▶ [HOW TO COMPLETE THIS TASK]: Please write out the lines of the records again, swapping "业务流程" for "工作流程" and changing nothing else. Leave the pictures out of your answer.

(Source records)
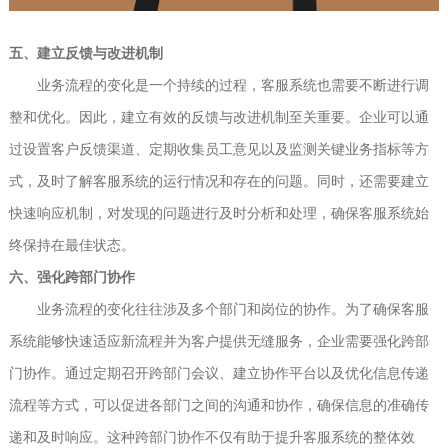
五、建立反馈与改进机制
业务流程的变化是一个持续的过程，客服系统也需要不断进行调
整和优化。因此，建立有效的反馈与改进机制至关重要。企业可以通
过设置客户反馈渠道、定期收集员工意见以及监测关键业务指标等方
式，及时了解客服系统的运行情况和存在的问题。同时，还需要建立
快速响应机制，对发现的问题进行及时分析和处理，确保客服系统始
终保持在最佳状态。
六、强化跨部门协作
业务流程的变化往往涉及多个部门和岗位的协作。为了确保客服
系统能够快速适应新流程并为客户提供无缝服务，企业需要强化跨部
门协作。通过定期召开跨部门会议、建立协作平台以及优化信息传递
流程等方式，可以促进各部门之间的沟通和协作，确保信息的准确传
递和及时响应。这种跨部门协作不仅有助于提升客服系统的整体效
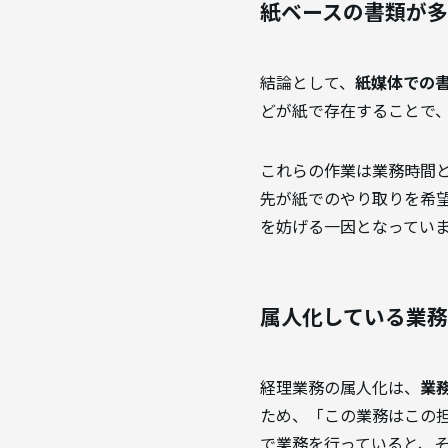
紙ベースの書類が
結論として、
紙媒体での
どが紙で存在することで
これらの作業は業務時間
先が紙でのやり取りを希
を妨げる一因となってい
属人化している業
経理業務の属人化は、
業
ため、「この業務はこの担
で業務を行っていると、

▶ [RESULT OF THIS TASK]:
五、建立反馈与改进机制
工作流程的变化是一个持续的过程，客服系统也需要不断进行调
整和优化。因此，建立有效的反馈与改进机制至关重要。企业可以通
过设置客户反馈渠道、定期收集员工意见以及监测关键业务指标等方
式，及时了解客服系统的运行情况和存在的问题。同时，还需要建立
快速响应机制，对发现的问题进行及时分析和处理，确保客服系统始
终保持在最佳状态。
六、强化跨部门协作
工作流程的变化往往涉及多个部门和岗位的协作。为了确保客服
系统能够快速适应新流程并为客户提供无缝服务，企业需要强化跨部
门协作。通过定期召开跨部门会议、建立协作平台以及优化信息传递
流程等方式，可以促进各部门之间的沟通和协作，确保信息的准确传
递和及时响应。这种跨部门协作不仅有助于提升客服系统的整体效
紙ベースの書類が
結論として、
紙媒体での
どが紙で存在することで
これらの作業は業務時間
先が紙でのやり取りを希
を妨げる一因となってい
属人化している業
経理業務の属人化は、
業
ため、「この業務はこの担
で業務を行っていると、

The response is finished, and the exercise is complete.